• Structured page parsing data

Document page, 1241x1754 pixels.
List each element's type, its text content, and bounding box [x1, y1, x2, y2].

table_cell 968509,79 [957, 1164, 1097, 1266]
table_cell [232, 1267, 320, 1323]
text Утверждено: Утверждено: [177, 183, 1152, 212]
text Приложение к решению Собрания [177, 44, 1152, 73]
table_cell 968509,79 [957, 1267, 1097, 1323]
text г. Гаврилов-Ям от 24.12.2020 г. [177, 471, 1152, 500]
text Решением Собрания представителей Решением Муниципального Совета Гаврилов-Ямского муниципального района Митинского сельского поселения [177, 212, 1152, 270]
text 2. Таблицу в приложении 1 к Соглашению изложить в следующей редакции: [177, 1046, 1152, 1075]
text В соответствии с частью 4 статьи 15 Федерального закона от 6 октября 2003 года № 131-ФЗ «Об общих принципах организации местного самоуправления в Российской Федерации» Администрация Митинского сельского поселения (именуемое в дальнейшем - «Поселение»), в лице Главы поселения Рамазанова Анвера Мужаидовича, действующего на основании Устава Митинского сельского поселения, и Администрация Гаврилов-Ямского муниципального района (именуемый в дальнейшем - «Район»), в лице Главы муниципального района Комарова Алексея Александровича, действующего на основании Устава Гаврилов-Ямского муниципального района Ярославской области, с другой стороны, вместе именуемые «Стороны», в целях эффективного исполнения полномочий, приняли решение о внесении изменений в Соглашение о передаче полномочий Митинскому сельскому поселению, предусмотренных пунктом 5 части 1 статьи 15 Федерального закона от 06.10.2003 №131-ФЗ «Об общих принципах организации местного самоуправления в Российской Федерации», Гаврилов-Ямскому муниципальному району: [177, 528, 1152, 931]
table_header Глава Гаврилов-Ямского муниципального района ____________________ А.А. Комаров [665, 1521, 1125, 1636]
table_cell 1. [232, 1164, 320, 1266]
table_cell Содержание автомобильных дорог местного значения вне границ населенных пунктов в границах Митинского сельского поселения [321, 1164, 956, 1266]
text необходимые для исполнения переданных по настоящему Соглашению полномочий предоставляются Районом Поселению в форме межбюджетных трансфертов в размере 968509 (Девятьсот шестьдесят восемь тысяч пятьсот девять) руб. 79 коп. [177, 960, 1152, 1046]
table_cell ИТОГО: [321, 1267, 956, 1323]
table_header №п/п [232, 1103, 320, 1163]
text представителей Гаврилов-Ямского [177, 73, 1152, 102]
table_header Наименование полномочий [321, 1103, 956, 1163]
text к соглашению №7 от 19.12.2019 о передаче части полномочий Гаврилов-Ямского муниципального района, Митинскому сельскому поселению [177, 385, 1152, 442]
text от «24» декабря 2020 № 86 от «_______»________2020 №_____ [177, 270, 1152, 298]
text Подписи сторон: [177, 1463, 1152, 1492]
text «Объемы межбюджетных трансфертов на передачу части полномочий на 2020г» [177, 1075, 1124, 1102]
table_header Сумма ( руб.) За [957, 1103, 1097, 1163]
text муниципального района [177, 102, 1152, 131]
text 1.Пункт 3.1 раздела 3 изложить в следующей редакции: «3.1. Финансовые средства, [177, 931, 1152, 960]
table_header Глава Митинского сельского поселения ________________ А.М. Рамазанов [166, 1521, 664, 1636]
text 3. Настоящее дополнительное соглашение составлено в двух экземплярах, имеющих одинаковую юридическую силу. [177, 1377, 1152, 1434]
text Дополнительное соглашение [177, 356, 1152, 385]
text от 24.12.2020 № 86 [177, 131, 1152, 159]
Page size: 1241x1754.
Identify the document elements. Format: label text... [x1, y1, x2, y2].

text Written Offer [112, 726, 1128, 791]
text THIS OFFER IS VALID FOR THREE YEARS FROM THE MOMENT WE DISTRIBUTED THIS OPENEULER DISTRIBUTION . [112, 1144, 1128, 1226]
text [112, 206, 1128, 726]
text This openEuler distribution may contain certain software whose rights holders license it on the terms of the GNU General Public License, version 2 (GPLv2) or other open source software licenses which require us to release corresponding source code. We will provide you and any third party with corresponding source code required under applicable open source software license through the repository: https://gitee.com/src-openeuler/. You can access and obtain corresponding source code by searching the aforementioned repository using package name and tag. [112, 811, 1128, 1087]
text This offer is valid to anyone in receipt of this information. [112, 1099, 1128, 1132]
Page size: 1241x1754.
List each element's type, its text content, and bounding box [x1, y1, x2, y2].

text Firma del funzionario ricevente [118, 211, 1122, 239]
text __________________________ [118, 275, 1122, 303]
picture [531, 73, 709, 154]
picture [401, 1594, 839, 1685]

• Brief
Go over the data and return every line that includes the word "изложить".

• Exercise result
text 2. Таблицу в приложении 1 к Соглашению изложить в следующей редакции: [177, 1046, 1152, 1075]
text 1.Пункт 3.1 раздела 3 изложить в следующей редакции: «3.1. Финансовые средства, [177, 931, 1152, 960]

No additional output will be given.